CD81 is required for hepatitis C virus glycoprotein-mediated viral infection.
Zhang J., Randall G., Higginbottom A., Monk P., Rice CM., McKeating JA.
CD81 has been described as a putative receptor for hepatitis C virus (HCV); however, its role in HCV cell entry has not been characterized due to the lack of an efficient cell culture system. We have examined the role of CD81 in HCV glycoprotein-dependent entry by using a recently developed retroviral pseudotyping system. Human immunodeficiency virus (HIV) pseudotypes bearing HCV E1E2 glycoproteins show a restricted tropism for human liver cell lines. Although all of the permissive cell lines express CD81, CD81 expression alone is not sufficient to allow viral entry. CD81 is required for HIV-HCV pseudotype infection since (i) a monoclonal antibody specific for CD81 inhibited infection of susceptible target cells and (ii) silencing of CD81 expression in Huh-7.5 hepatoma cells by small interfering RNAs inhibited HIV-HCV pseudotype infection.

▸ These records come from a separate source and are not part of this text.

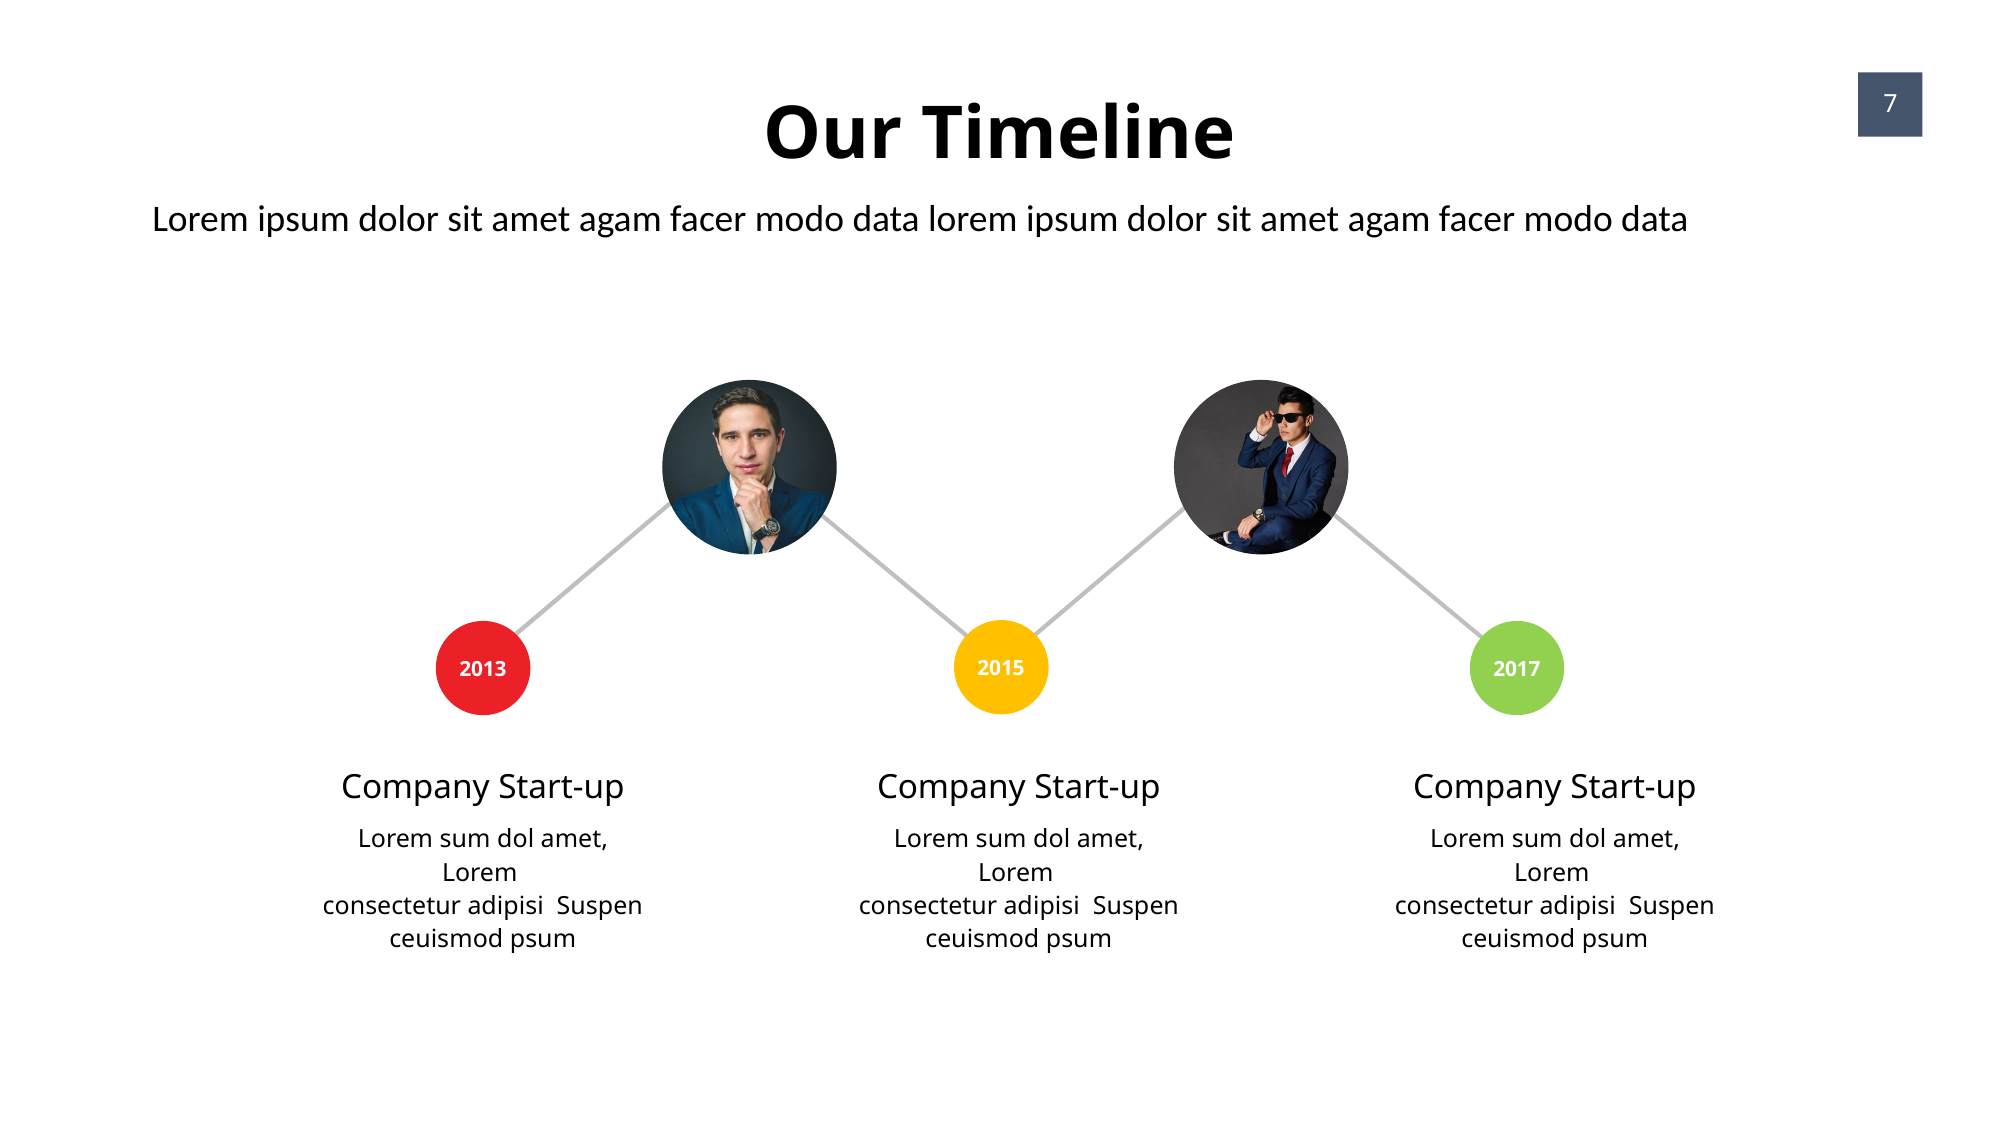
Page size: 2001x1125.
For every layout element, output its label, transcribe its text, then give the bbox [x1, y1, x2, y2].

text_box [1363, 757, 1747, 929]
text_box [1034, 514, 1173, 636]
picture [1173, 379, 1349, 555]
title Our Timeline [137, 78, 1863, 191]
picture [662, 379, 837, 555]
slide_number 7 [1863, 78, 1927, 130]
subtitle Lorem ipsum dolor sit amet agam facer modo data lorem ipsum dolor sit amet agam facer modo data [137, 191, 1863, 227]
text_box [827, 757, 1211, 929]
text_box [435, 620, 531, 716]
text_box [954, 620, 1049, 715]
text_box 2017 [1478, 647, 1556, 688]
text_box [514, 507, 662, 636]
text_box [837, 525, 967, 637]
text_box 2015 [962, 647, 1040, 687]
text_box [1349, 524, 1483, 638]
text_box [1469, 620, 1565, 716]
text_box 2013 [444, 647, 522, 688]
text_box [291, 757, 675, 929]
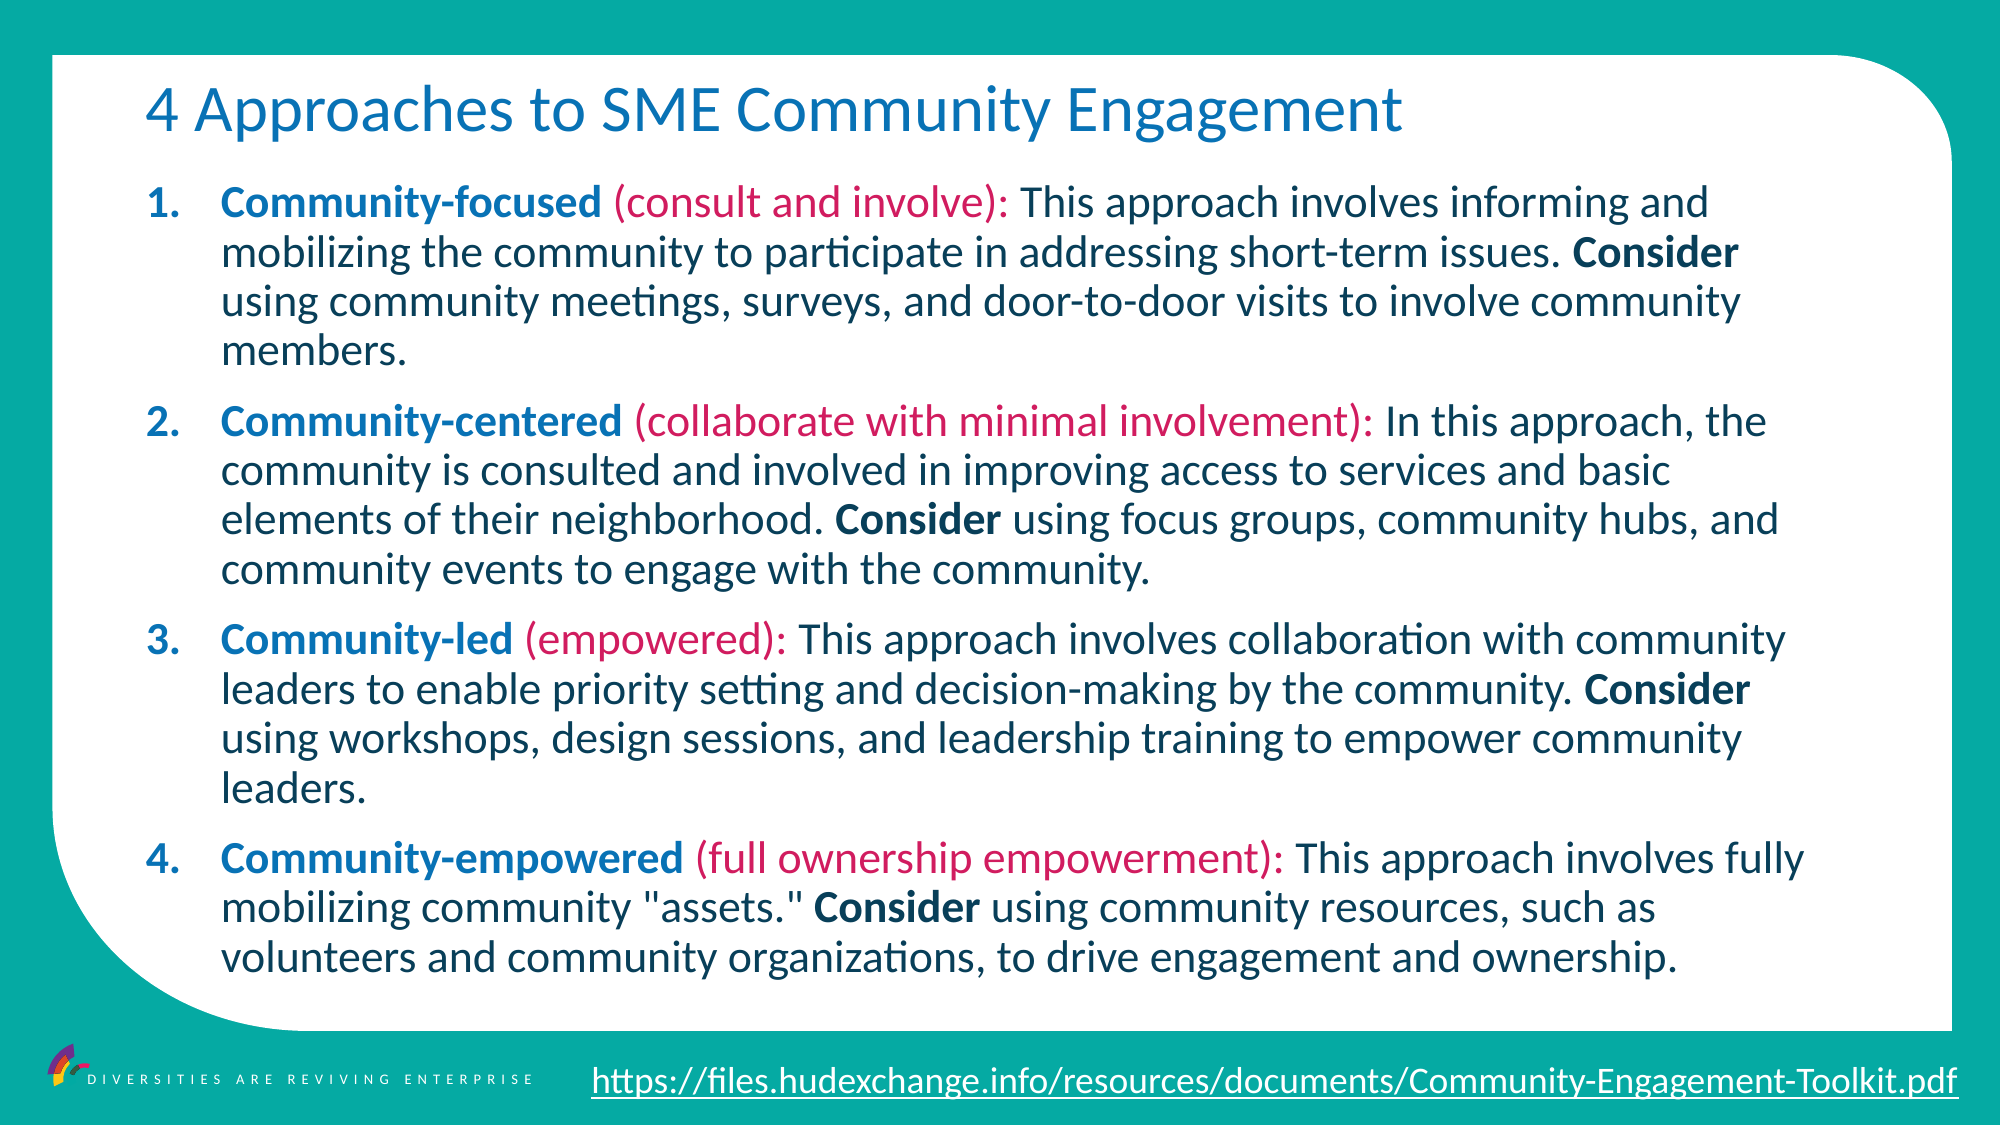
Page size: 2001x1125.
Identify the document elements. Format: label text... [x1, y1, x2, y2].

list 4 Approaches to SME Community Engagement [130, 66, 1869, 199]
list Community-focused (consult and involve): This approach involves informing and mobilizing the community to participate in addressing short-term issues. Consider using community meetings, surveys, and door-to-door visits to involve community members. Community-centered (collaborate with minimal involvement): In this approach, the community is consulted and involved in improving access to services and basic elements of their neighborhood. Consider using focus groups, community hubs, and community events to engage with the community. Community-led (empowered): This approach involves collaboration with community leaders to enable priority setting and decision-making by the community. Consider using workshops, design sessions, and leadership training to empower community leaders. Community-empowered (full ownership empowerment): This approach involves fully mobilizing community "assets." Consider using community resources, such as volunteers and community organizations, to drive engagement and ownership. [130, 199, 1855, 803]
text_box https://files.hudexchange.info/resources/documents/Community-Engagement-Toolkit.pdf [576, 1049, 2000, 1109]
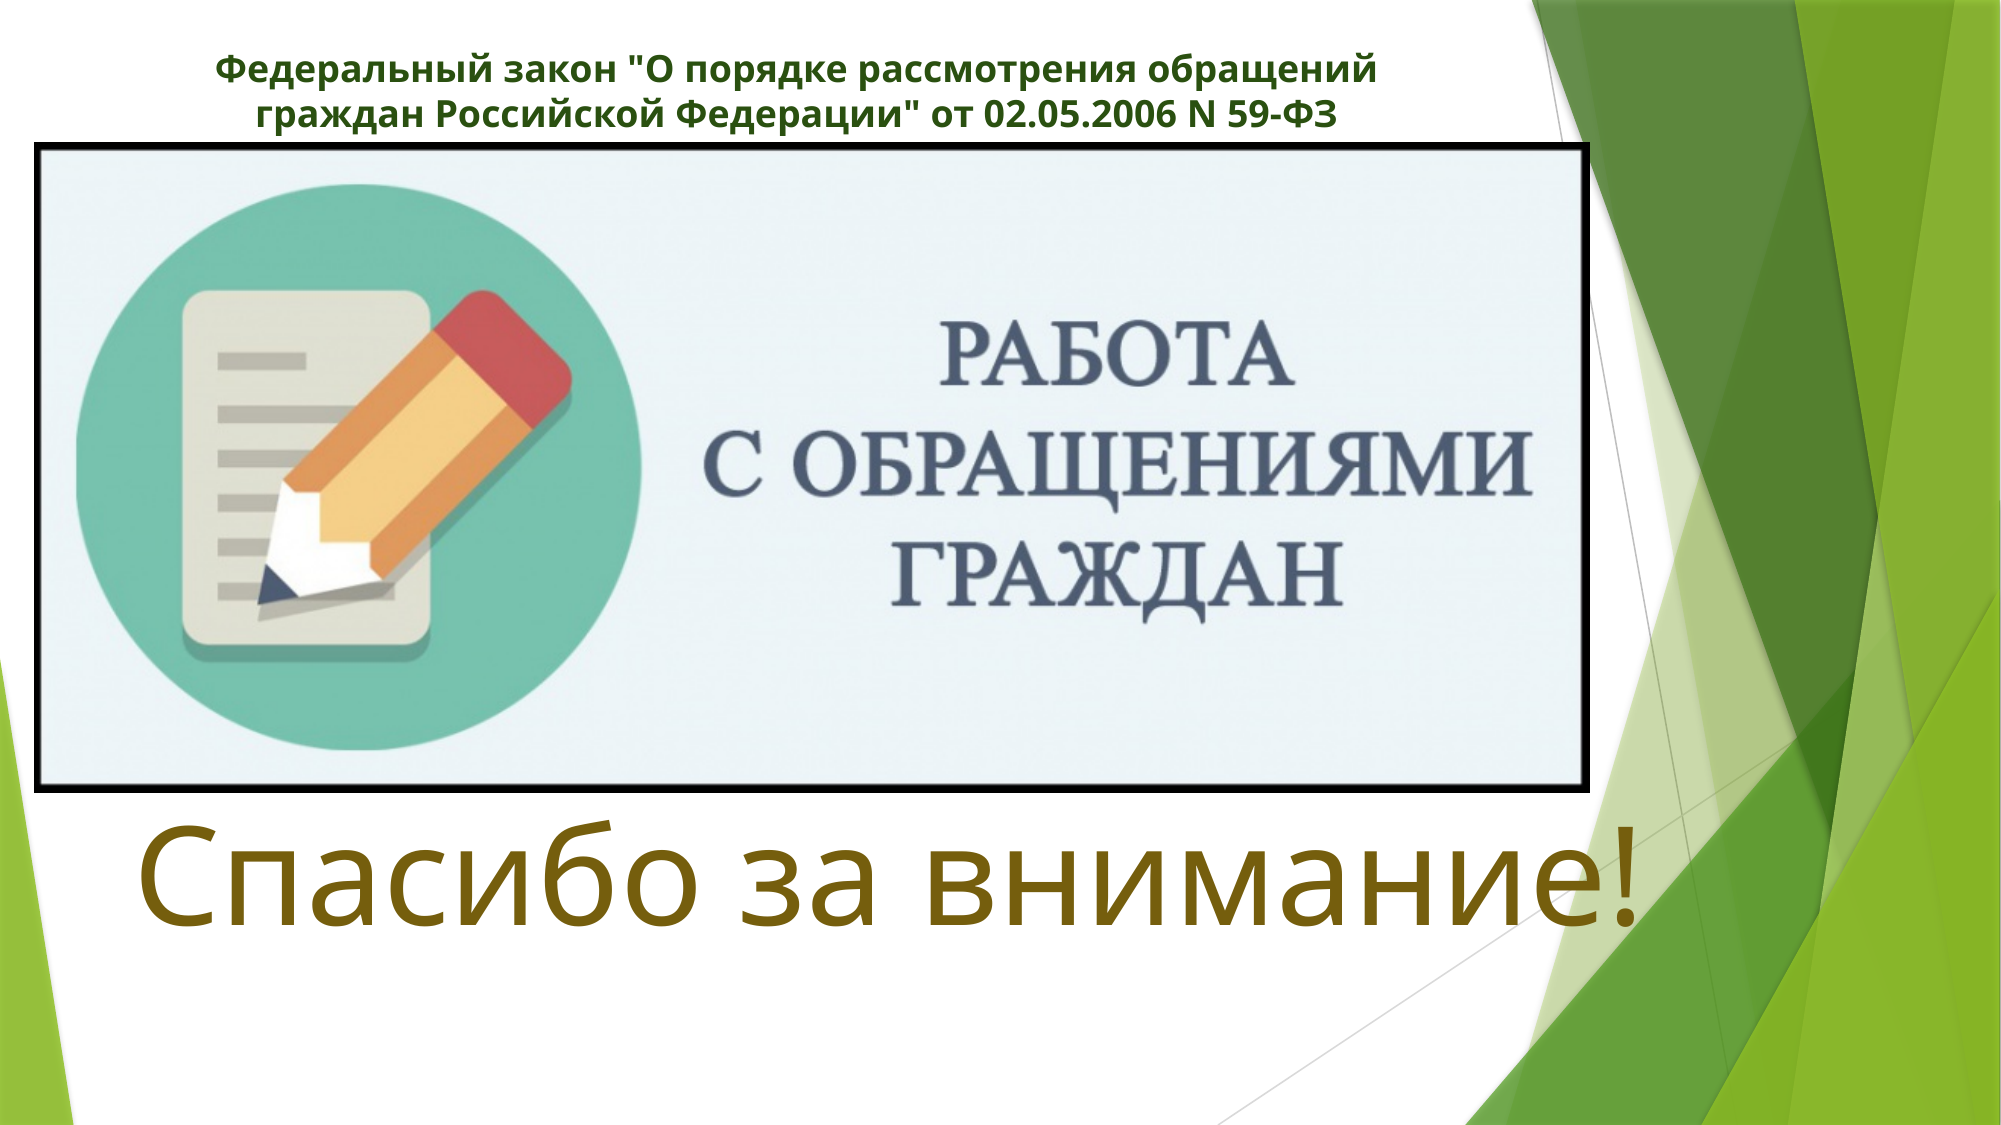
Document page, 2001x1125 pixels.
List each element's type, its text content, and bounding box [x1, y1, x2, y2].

Furthermore, expression of CD81 in human liver cells that were previously resistant to infection, HepG2 and HH29, conferred permissivity of HCV pseudotype infection. The characterization of chimeric CD9/CD81 molecules confirmed that the large extracellular loop of CD81 is a determinant for viral entry. These data suggest a functional role for CD81 as a coreceptor for HCV glycoprotein-dependent viral cell entry.